The Supreme Court rejected the PTO’s proposed rule that when a generic term is combined with a generic Internet-domain-name suffix like “.com,” the resulting combination is always generic, regardless of consumer perception. The Court noted that the PTO’s own past practice did not follow such a comprehensive rule, as evidenced by the registration of ART.COM on the principal register for online retail store services offering art prints, or the registration of DATING.COM on the supplemental register for dating services.

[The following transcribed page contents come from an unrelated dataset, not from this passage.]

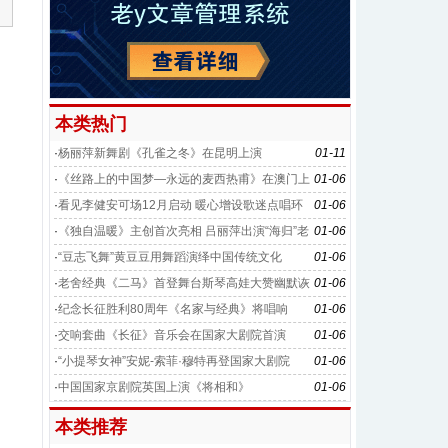
本类热门
·
杨丽萍新舞剧《孔雀之冬》在昆明上演
01-11
·
《丝路上的中国梦—永远的麦西热甫》在澳门上
01-06
演
·
看见李健安可场12月启动 暖心增设歌迷点唱环
01-06
节
·
《独自温暖》主创首次亮相 吕丽萍出演“海归”老
01-06
妇
·
“豆志飞舞”黄豆豆用舞蹈演绎中国传统文化
01-06
·
老舍经典《二马》首登舞台斯琴高娃大赞幽默诙
01-06
谐
·
纪念长征胜利80周年《名家与经典》将唱响
01-06
·
交响套曲《长征》音乐会在国家大剧院首演
01-06
·
“小提琴女神”安妮-索菲·穆特再登国家大剧院
01-06
·
中国国家京剧院英国上演《将相和》
01-06
本类推荐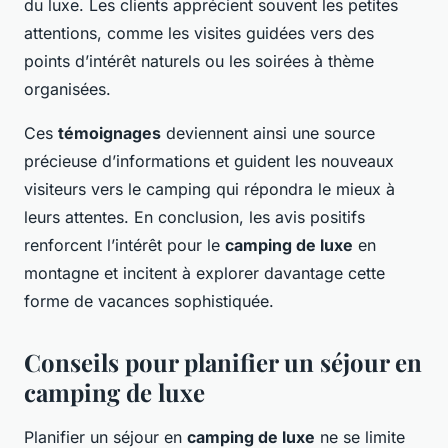
du luxe. Les clients apprécient souvent les petites
attentions, comme les visites guidées vers des
points d’intérêt naturels ou les soirées à thème
organisées.
Ces
témoignages
deviennent ainsi une source
précieuse d’informations et guident les nouveaux
visiteurs vers le camping qui répondra le mieux à
leurs attentes. En conclusion, les avis positifs
renforcent l’intérêt pour le
camping de luxe
en
montagne et incitent à explorer davantage cette
forme de vacances sophistiquée.
Conseils pour planifier un séjour en
camping de luxe
Planifier un séjour en
camping de luxe
ne se limite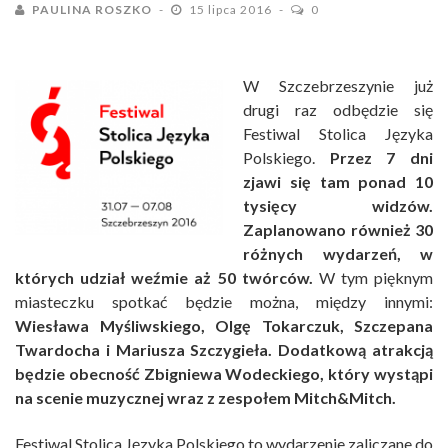
PAULINA ROSZKO
15 lipca 2016
0
W Szczebrzeszynie już
drugi raz odbędzie się
Festiwal Stolica Języka
Polskiego.
Przez 7 dni
zjawi się tam ponad 10
tysięcy widzów.
Zaplanowano również 30
różnych wydarzeń, w
których udział weźmie aż 50 twórców.
W tym pięknym
miasteczku spotkać będzie można, między innymi:
Wiesława Myśliwskiego, Olgę Tokarczuk, Szczepana
Twardocha i Mariusza Szczygieła. Dodatkową atrakcją
będzie obecność Zbigniewa Wodeckiego, który wystąpi
na scenie muzycznej wraz z zespołem Mitch&Mitch.
Festiwal Stolica Języka Polskiego to wydarzenie zaliczane do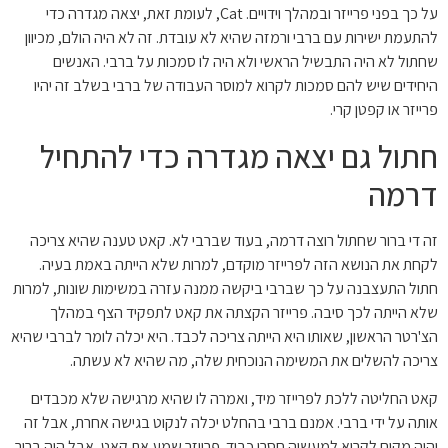
על כך בפני פרייזר ובמהלך וידויים. Cat, לעומת זאת, יצאה מגדרה כדי
להתעמת ישירות עם ברבי ורמזה שהיא לא עובדת. זה לא היה הולם, מכיוון
שחתול לא היה התבשיל הראשי ולא היה לו סמכות על ברבי. האנשים
היחידים שיש להם סמכות לקרוא למוסר העבודה של ברבי בשלב זה יהיו
פרייזר או קפטן קרי.
חתול גם יצאה מגדרה כדי להתחיל
דרמה
זה די ברור שחתול רוצה דרמה, בעוד שברבי לא. קאט טענה שהיא צריכה
לקחת את הנושא הזה לפרייזר מוקדם, למרות שלא הייתה באמת בעיה.
חתול התעצבנה על כך שברבי ביקשה ממנה עזרה במשימות שונות, למרות
שלא הייתה לכך סיבה. פרייזר הקצתה את קאט לתפקיד הצף במהלך
הצ'רטר הראשון, שאותו היא הייתה צריכה לכבד. היא יכלה לומר לברבי שהיא
צריכה להשלים את המשימה הנוכחית שלה, מה שהיא לא עשתה.
קאט החליטה ללכת לפרייזר מיד, ואמרה לו שהיא מרגישה שלא מכבדים
אותה על ידי ברבי. אמנם ברבי בהחלט יכלה לנקוט בגישה אחרת, אבל זה
יהיה מקום לקרוא למעשיה חסרי כבוד. פרייזר שמע את קאט, אבל היה ברור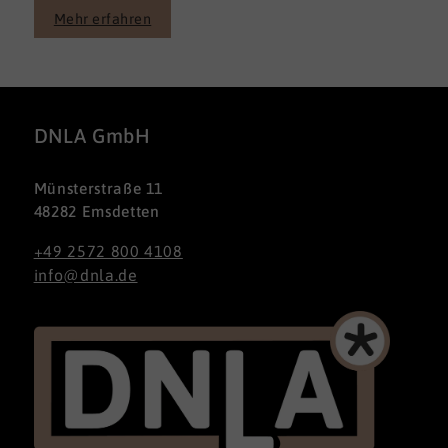
Mehr erfahren
DNLA GmbH
Münsterstraße 11
48282 Emsdetten
+49 2572 800 4108
info@dnla.de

The Court held that the common-law principle applied in Goodyear’s India Rubber Glove Mfg. Co. v. Goodyear Rubber Co., 128 U.S. 598 (1888) does not compel a different result. In Goodyear, which predated the Lanham Act, the Supreme Court held that adding the word “Company” to a generic term supplied no protectable meaning and therefore did not create a protectable trademark. In contrast, Justice Ginsburg wrote, because only one entity can occupy a particular internet domain at a time, a consumer may assume that “booking.com” refers to some specific entity. In addition, Justice Ginsburg wrote that the PTO’s proposed unyielding legal rule entirely disregards consumer perception, which is the bedrock principle of the Lanham Act. Thus, the Court held that whether any given “generic.com” term is generic depends on whether consumers in fact perceive that term as the name of a class or, instead, as a term capable of distinguishing among members of the class. Consumer perception can be shown by surveys, dictionaries, actual usage, and other evidence.
Sotomayor Concurrence
Justice Sotomayor concurred in the judgment and rejected the proposed per se rule against trademark protection for a “generic.com” term. However, Justice Sotomayor noted that survey evidence may be an unreliable indicator of genericness, and that the PTO may well have properly concluded based on dictionary and usage evidence that Booking.com is in fact generic for the class of services at issue. But Justice Sotomayor noted that the PTO did not contest the lower courts’ findings based on the submitted survey evidence, and so this question was not before the Court.
Breyer Dissent
Justice Breyer dissented, arguing that the term Booking.com for booking services is generic because the term does no more than name the product or service provided. Justice Breyer wrote that the Goodyear principle that adding “Company” to a generic term does not create a protectable trademark is sound, and that the same principle should apply to domain names because domain names likewise have no capacity to identify and distinguish the source of goods or services. Justice Breyer wrote that withholding trademark registration from such terms preserves the linguistic commons by preventing one producer from monopolizing a term needed by others to describe their goods or services. Thus, according to Justice Breyer, allowing trademark protection for “generic.com” marks is inconstant with trademark principles and sound trademark policy.
Ramifications
By rejecting the PTO’s proposed per se rule, the majority opinion opens the door to new trademark registrations for other terms styled “generic.com” or “generic.[any gLTD]” and may lead to many new and refiled trademark applications. However, applicants may still be required to submit evidence to show the PTO that consumers do not recognize the applied-for term as generic. In addition, to achieve registration on the principal register, applicants will need to show that the applied-for descriptive term has “acquired distinctiveness” or “secondary meaning” through use in the marketplace. Finally, applicants will be required to show that they are using the applied for mark as a trademark to identify the source of goods and services and not merely as a domain name.